START The data

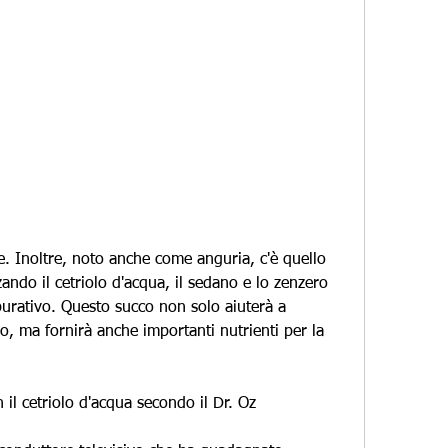
zando il cetriolo d'acqua, il sedano e lo zenzero 
urativo. Questo succo non solo aiuterà a 
o, ma fornirà anche importanti nutrienti per la 
il cetriolo d'acqua secondo il Dr. Oz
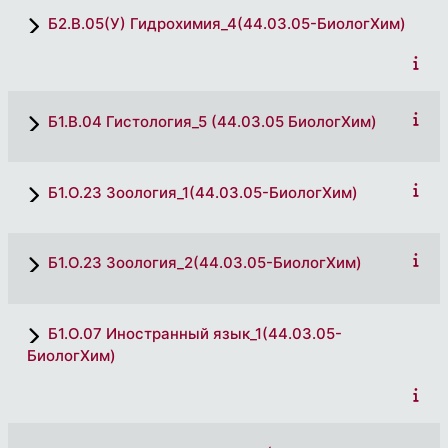
Б2.В.05(У) Гидрохимия_4(44.03.05-БиологХим)
Б1.В.04 Гистология_5 (44.03.05 БиологХим)
Б1.О.23 Зоология_1(44.03.05-БиологХим)
Б1.О.23 Зоология_2(44.03.05-БиологХим)
Б1.О.07 Иностранный язык_1(44.03.05-
БиологХим)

END The data

# What you need to do:
Lines above with "acqua" in them are the ones to copy.

# Solution for this exercise:
zando il cetriolo d'acqua, il sedano e lo zenzero 
il cetriolo d'acqua secondo il Dr. Oz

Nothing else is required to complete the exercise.